SQM Research managing director Louis Christopher said an aggressive restriction in lending across the board, even with very low rates from the Reserve Bank, would be likely.
“There has been some testing done, which found the banks could comfortable withstand a 20 per cent decline, but there hasn’t been testing at 50 per cent,” he said.
“Lending facilities to first home buyers may well be restricted if a crash happened.”
One of the largest costs faced by first-home buyers when they are saving for a deposit is rent.
After construction tightens, there would be a chance that rents would be on the rise with fewer new properties available for rental, Mr Christopher said.
“When we look back at the global financial crisis and the US cities that experienced this type of price decline, there was actually a rise in rents post-GFC,” Mr Christopher said.
“Rents accelerated in late 2009 to 2010 as a result of a major undersupply of new housing, due to low dwelling prices that meant they couldn’t be developed below cost,” he said.
In a downturn in Melbourne and Sydney there would be a “medium-to -longer-term risk” of such a rent hike occurring.
“It would be two to three years after the initial crash,” Mr Christopher said.
Domain Group chief economist Andrew Wilson said there would be no reason investors wouldn’t continue to make money out of their tenants, and even less incentive to sell if they faced negative equity.
“Transaction costs are very high in this country, it’ll cost $100,000 just to sell,” Dr Wilson said.
“Why would they sell? They’ll just continue renting it out and tenants will pay,” he said.
Fewer homes for sale
If property prices crashed, there would also be very limited choice on the market for buyers.
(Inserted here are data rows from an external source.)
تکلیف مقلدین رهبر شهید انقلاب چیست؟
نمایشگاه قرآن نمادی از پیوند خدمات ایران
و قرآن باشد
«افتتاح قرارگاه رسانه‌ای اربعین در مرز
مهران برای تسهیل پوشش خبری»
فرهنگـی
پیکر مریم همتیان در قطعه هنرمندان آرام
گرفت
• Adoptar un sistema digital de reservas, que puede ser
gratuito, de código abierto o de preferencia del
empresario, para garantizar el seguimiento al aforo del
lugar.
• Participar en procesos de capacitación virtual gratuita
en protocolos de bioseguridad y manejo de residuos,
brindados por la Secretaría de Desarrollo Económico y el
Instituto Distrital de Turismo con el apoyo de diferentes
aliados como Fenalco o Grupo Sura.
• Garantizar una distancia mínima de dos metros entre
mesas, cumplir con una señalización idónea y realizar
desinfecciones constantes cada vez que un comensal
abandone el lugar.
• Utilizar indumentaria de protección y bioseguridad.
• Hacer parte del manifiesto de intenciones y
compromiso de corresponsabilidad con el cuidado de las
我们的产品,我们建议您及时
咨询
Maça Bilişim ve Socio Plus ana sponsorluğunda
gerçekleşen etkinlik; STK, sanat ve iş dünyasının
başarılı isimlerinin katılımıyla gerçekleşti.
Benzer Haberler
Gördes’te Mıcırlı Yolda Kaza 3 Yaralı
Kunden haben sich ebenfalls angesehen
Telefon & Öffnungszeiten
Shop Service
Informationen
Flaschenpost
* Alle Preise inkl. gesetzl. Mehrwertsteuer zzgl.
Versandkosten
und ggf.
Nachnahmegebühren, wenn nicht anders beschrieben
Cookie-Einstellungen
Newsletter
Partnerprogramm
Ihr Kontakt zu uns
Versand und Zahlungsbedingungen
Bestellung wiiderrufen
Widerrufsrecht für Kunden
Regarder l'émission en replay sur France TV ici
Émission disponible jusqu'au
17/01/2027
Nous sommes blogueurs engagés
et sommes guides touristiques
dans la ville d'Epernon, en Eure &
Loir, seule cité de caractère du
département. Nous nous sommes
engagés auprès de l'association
“Australians will do anything to hang on to their house and there’s no reason for them to sell unless they face unemployment,” Dr Wilson said.
While some states in the US provided non-recourse loans, where those whose homes were worth less than the mortgage could sell it and walk away owing nothing, in Australia home owners are required to pay back any extra leftover after selling.
Mr Zigomanis said for those facing transaction costs, there will also be less upgrading and downsizing activity.
“Through most downturns people just sit and wait for it to pass,” he said.
One of the first things to happen would be a slowdown in apartment development and housing construction as the ability to make a profit dwindled, Mr Zigomanis said.
While property that is now in the pipeline would probably come to fruition, there would be a standstill of new development.
“Development freezes as no one can profitably develop, it could become a problem as people have bought sites and cannot justify building,” Mr Zigomanis said.
Any oversupply being seen in capital-city markets would begin to balance out, and undersupplied markets would probably become even tighter.
One of the more damaging spin-off results of house prices plummeting would be a rise in unemployment as a result of the industries that are fuelled by the housing market.
“People waiting to get a home [when prices drop] can’t if they don’t have jobs,” Mr Zigomanis said.
Many of these jobs are related to the housing industry, such as real estate agents, financial services and developers.
Secondary to these jobs are tradespeople who work on renovations and home improvements, as well as discretionary spending on retail, including white goods, that are heavily influenced by housing profitability.
“People will spend money on renovations when their employment is secure, they feel comfortable taking on more debt,” Mr Christopher said.
“In a major downturn the reality is that job security would be very bad. There would be a flow-on effect to other sectors, you would see a big drop-off in construction services, which would effect employment,” he said.
This could cause the Reserve Bank to aggressively cut rates, which Mr Christopher said they would do before a 50 per cent decline occurred.